Par conséquent, l’objectif de ce travail était d’étudier la cohérence des EM et des valeurs de récupération pour 45 pesticides représentatifs dans différentes variétés d’avocats (c’est-à-dire Criollo, Hass et Lorena) en utilisant la méthode QuEChERS avec du formiate d’ammonium et GC-MS/MS. À notre connaissance, c’est la première fois que ce type d’étude est mené sur de tels échantillons de matrice graisseuse.

Protocole

1. Préparation du stock et solutions de travail

REMARQUE : Pour des raisons de sécurité, il est conseillé de porter des gants en nitrile, une blouse de laboratoire et des lunettes de sécurité tout au long du protocole.

  1. Préparer des solutions mères individuelles de chacun des 45 étalons de pesticides commerciaux (voir le tableau des matières) à environ 1 000 mg/L dans de l’acétonitrile dans des fioles jaugées de 10 mL.
  2. Combiner les solutions mères individuelles ci-dessus pour préparer une solution mère à 400 mg/L dans de l’acétonitrile dans une fiole jaugée de 25 mL.
    REMARQUE : Cette solution mixte sera utilisée pour préparer les solutions de travail pour les expériences de récupération et d’étalonnage.
  3. Préparer des solutions mères d’atrazine-d5 et de phosphate de triphényle (TPP) à des concentrations de 750 mg/L et de 1 050 mg/L, respectivement, dans de l’acétonitrile dans des fioles jaugées de 10 mL. Utiliser l’atrazine-d5 comme étalon interne procédural (P-IS) et le TPP comme étalon interne d’injection (I-IS).
    REMARQUE : Le scénario idéal impliquerait l’utilisation d’un étalon interne marqué isotopiquement pour chaque analyte cible spécifique.
  4. Préparer des solutions mères de récupération dans de l’acétonitrile contenant 0,05 % (v/v) d’acide formique (pour éviter la dégradation) dans des fioles jaugées de 10 mL afin d’obtenir séparément 10, 100 et 400 μg/kg d’équivalents d’échantillon pour les pesticides et 200 μg/kg pour le P-IS. Conservez ces solutions dans des flacons en verre ambré à l’obscurité à −20 °C.
  5. Préparer des solutions d’étalonnage des pesticides et du P-IS ensemble dans de l’acétonitrile avec 0,05 % (v/v) d’acide formique dans des fioles jaugées de 10 mL pour produire 5, 10, 25, 75, 200, 400 et 600 μg/kg et 200 ng/ng, respectivement, et les stocker dans des flacons en verre ambré dans l’obscurité à −20 °C.
    REMARQUE : Les mêmes solutions peuvent être utilisées tout au long du travail expérimental, mais il est essentiel de les stocker dans les conditions spécifiées immédiatement après chaque utilisation.
  6. Préparez un mélange d’agents protecteurs d’analytes contenant 100 g/L de 3-éthoxy-1,2-propanediol, 10 g/L d’acide L-gulonique γ-lactone, 10 g/L de D-sorbitol et 5 g/L d’acide shikimique dans un rapport de 4/1 (v/v) d’acétonitrile à l’eau avec 0,5 % (v/v) d’acide formique.
    REMARQUE : Ce mélange de protecteurs d’analytes doit être ajouté juste avant l’injection pour atténuer l’EM.
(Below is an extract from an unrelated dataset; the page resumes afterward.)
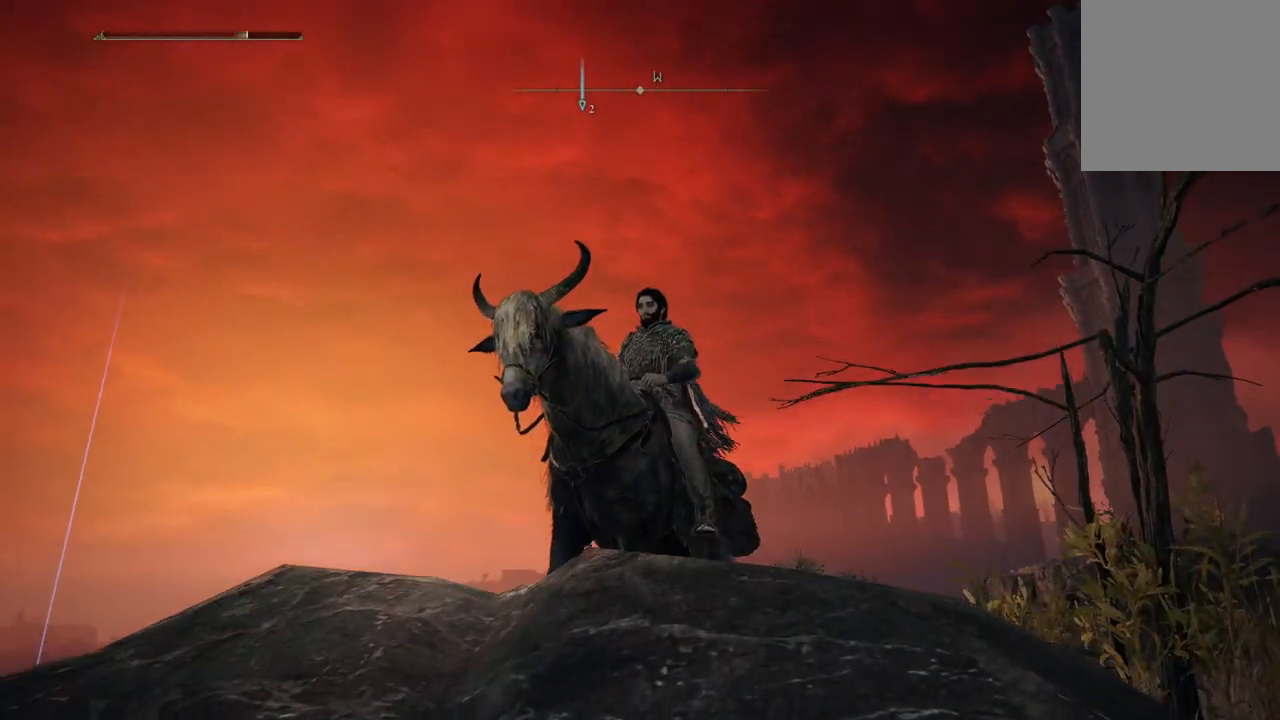
{"buttons": [], "left_stick": "center", "right_stick": "center", "events": [[100, "left_stick", "down-left"], [267, "left_stick", "center"]]}
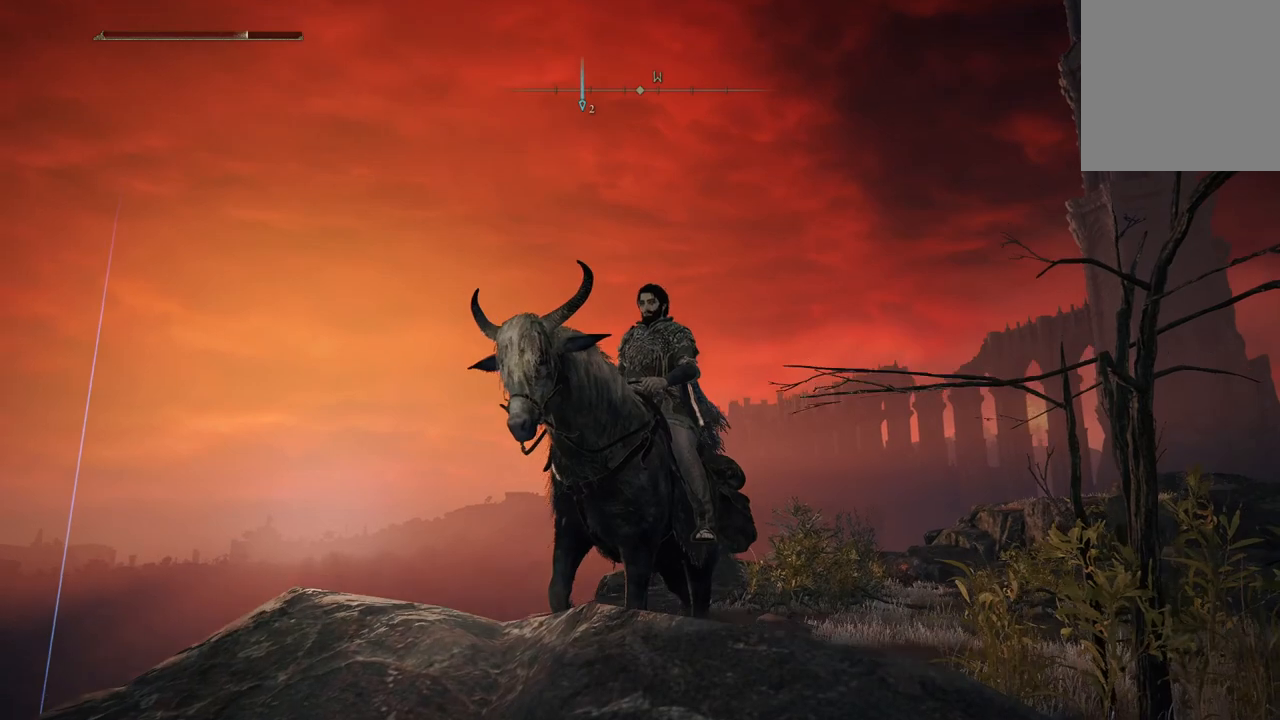
{"buttons": [], "left_stick": "center", "right_stick": "center", "events": []}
2. Prélèvement d’échantillons

  1. Prélevez des échantillons de trois espèces d’avocats (par exemple, Criollo, Hass et Lorena) disponibles dans les supermarchés. Veiller à ce que chaque échantillon pèse environ 1 kg, ce qui est suffisant pour mener à bien toutes les études ultérieures et est conforme à la directive 2002/63/CE21.
    REMARQUE : Les échantillons organiques ont été choisis de préférence afin de réduire au minimum la probabilité de présence de résidus de pesticides.
  2. Transporter les échantillons d’avocats collectés au laboratoire, et les homogénéiser individuellement sans le tuyau à l’aide d’un hachoir (voir tableau des matériaux). Conserver les échantillons homogénéisés dans des récipients en verre ambré à 4 °C jusqu’à l’analyse.
    REMARQUE : Les mêmes échantillons d’avocats seront utilisés tout au long de l’étude. Par conséquent, il est crucial de les stocker dans les conditions spécifiées immédiatement après chaque utilisation.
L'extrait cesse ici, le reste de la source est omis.